● **Aim of the task**: Collect each line of the entries that holds the string "down".

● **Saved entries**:
==========

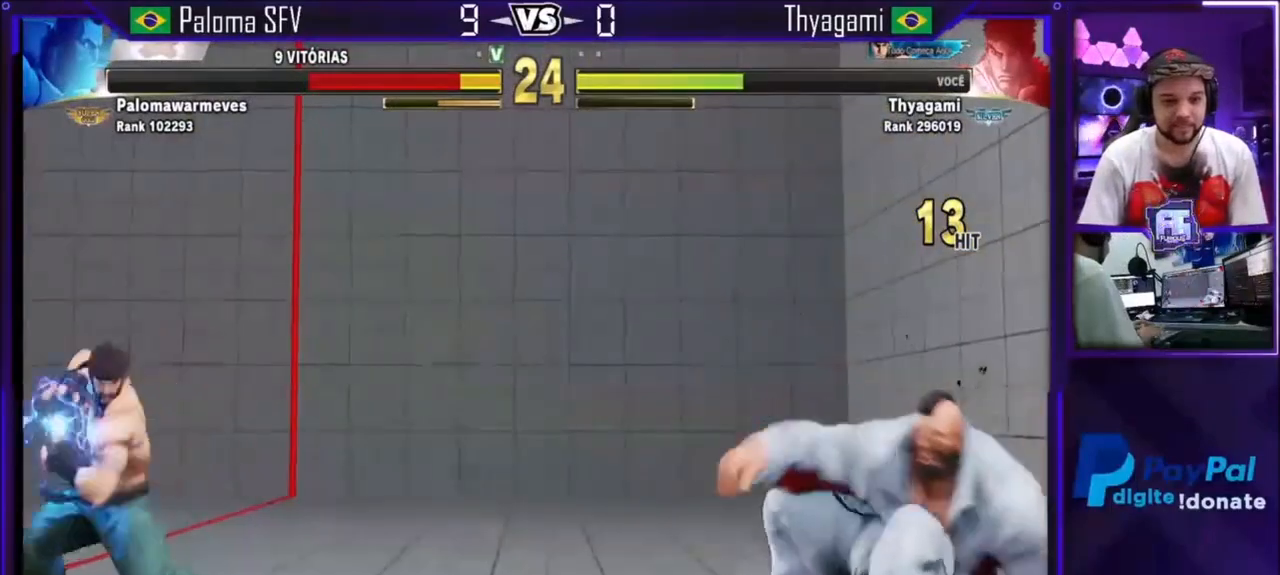
Gameplay with a controller (arcade stick); each line is a JSON object with the inputs held at the frame after it. "events" lists button and stick changes between this image and that frame as [ms after this image, input, new state], when the widget could be followed in between. Not read: L3 R3.
{"buttons": [], "left_stick": "center", "events": [[134, "SQUARE", "up"], [167, "left_stick", "center"]]}
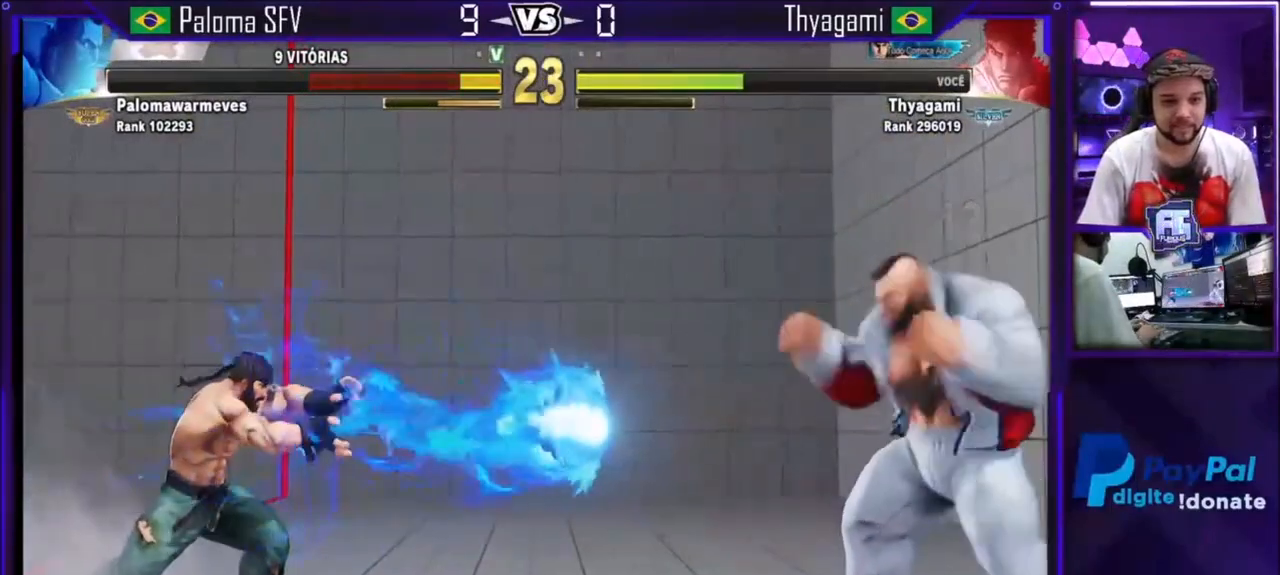
{"buttons": [], "left_stick": "down", "events": [[434, "left_stick", "left"], [500, "left_stick", "down"]]}
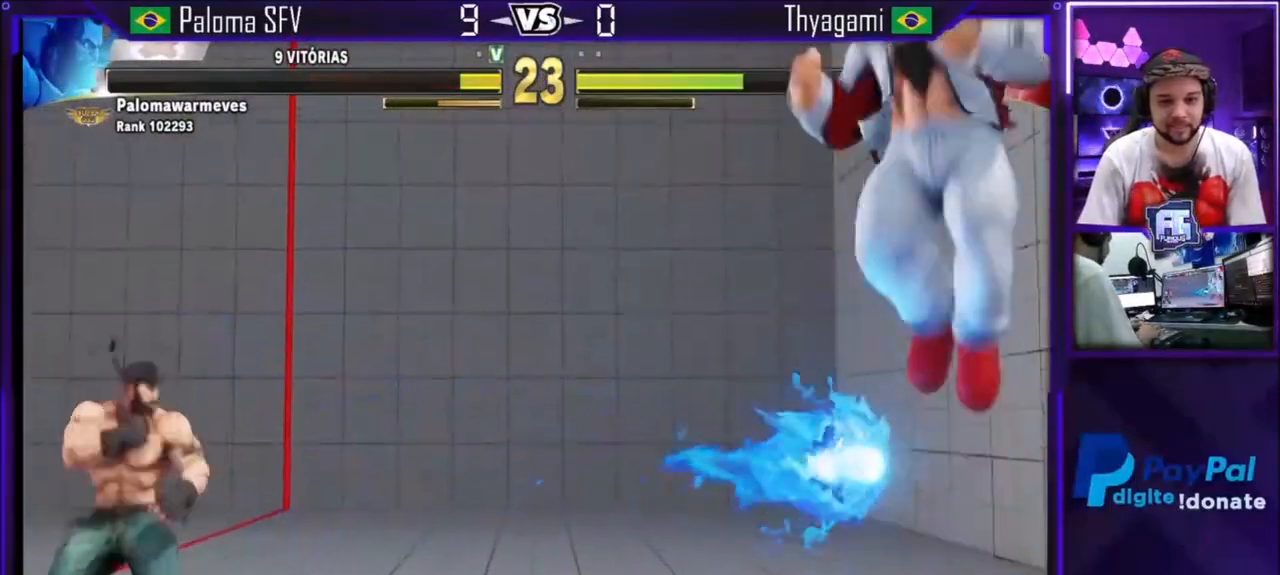
{"buttons": [], "left_stick": "right", "events": [[67, "left_stick", "right"], [101, "L1", "down"], [101, "TRIANGLE", "down"], [134, "L1", "up"], [234, "left_stick", "center"], [334, "TRIANGLE", "up"], [468, "left_stick", "right"]]}
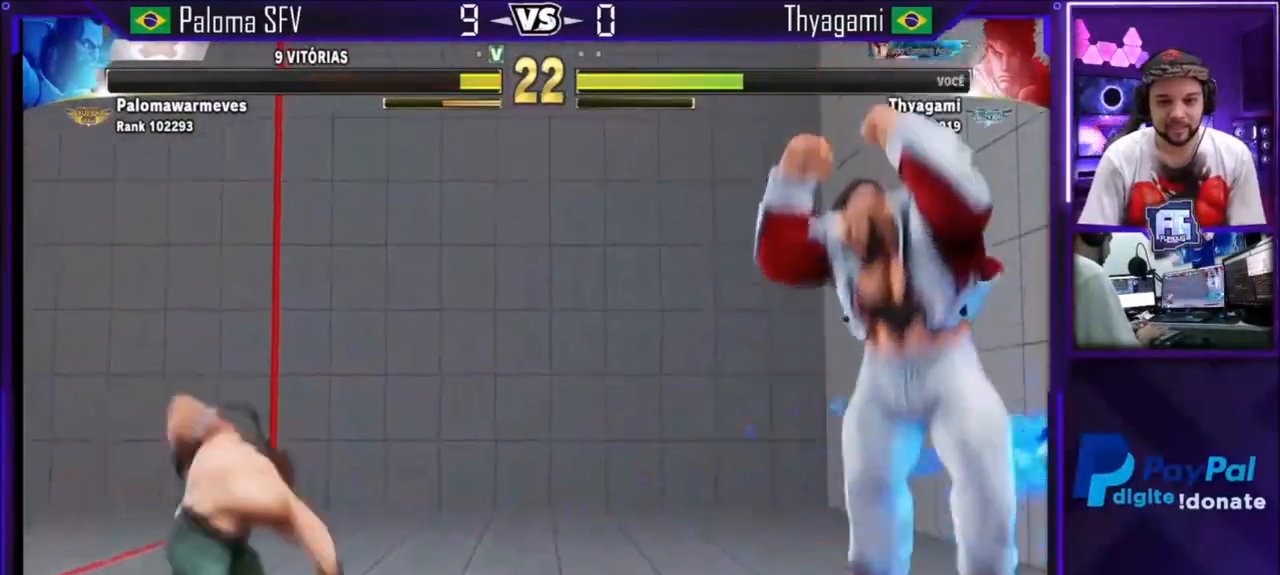
{"buttons": [], "left_stick": "right", "events": [[33, "left_stick", "center"], [367, "left_stick", "left"], [500, "left_stick", "right"]]}
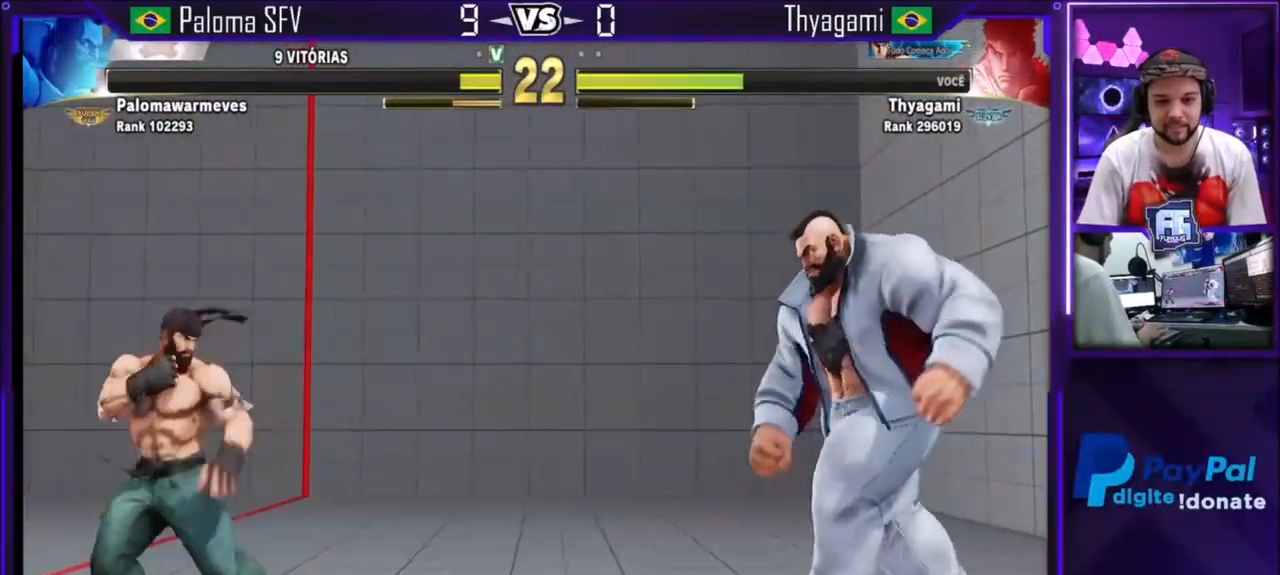
{"buttons": [], "left_stick": "left", "events": [[167, "left_stick", "left"], [334, "left_stick", "right"], [434, "left_stick", "left"]]}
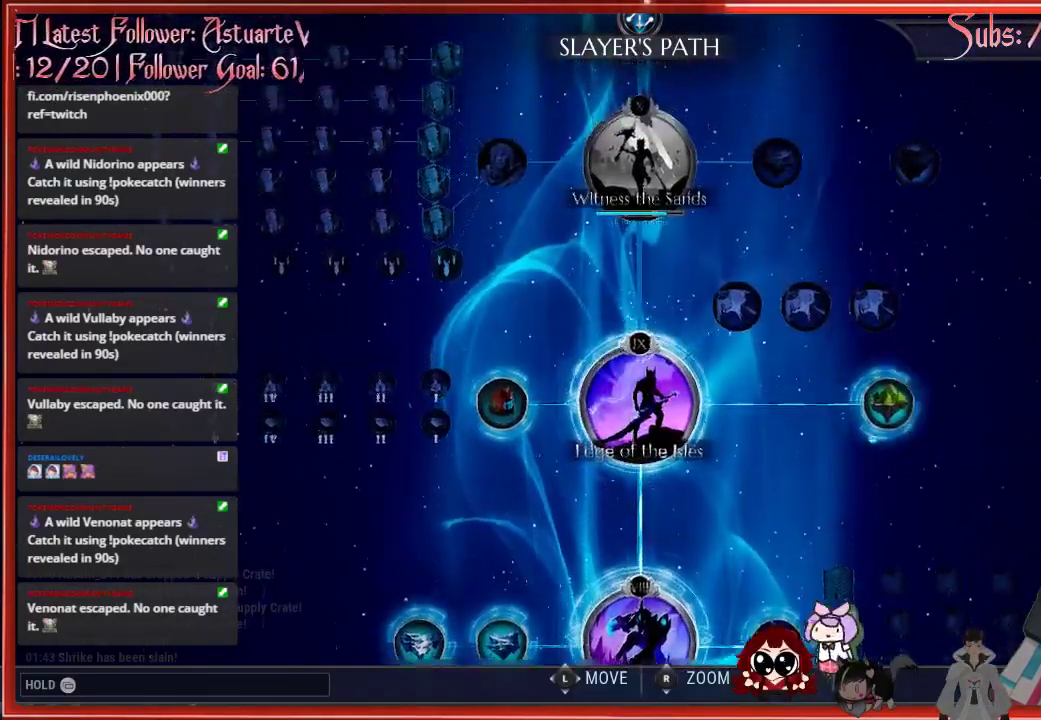
Gameplay with a controller (Xbox layout); each line is a JSON object with the inputs held at the frame after it. "events" lists button and stick changes between this image and that frame as [ms after this image, input, new state], when the widget could be followed in between.
{"buttons": [], "left_stick": "center", "right_stick": "center", "events": [[233, "left_stick", "center"]]}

==========

● **Answer space**:
{"buttons": [], "left_stick": "down", "events": [[434, "left_stick", "left"], [500, "left_stick", "down"]]}
{"buttons": [], "left_stick": "right", "events": [[67, "left_stick", "right"], [101, "L1", "down"], [101, "TRIANGLE", "down"], [134, "L1", "up"], [234, "left_stick", "center"], [334, "TRIANGLE", "up"], [468, "left_stick", "right"]]}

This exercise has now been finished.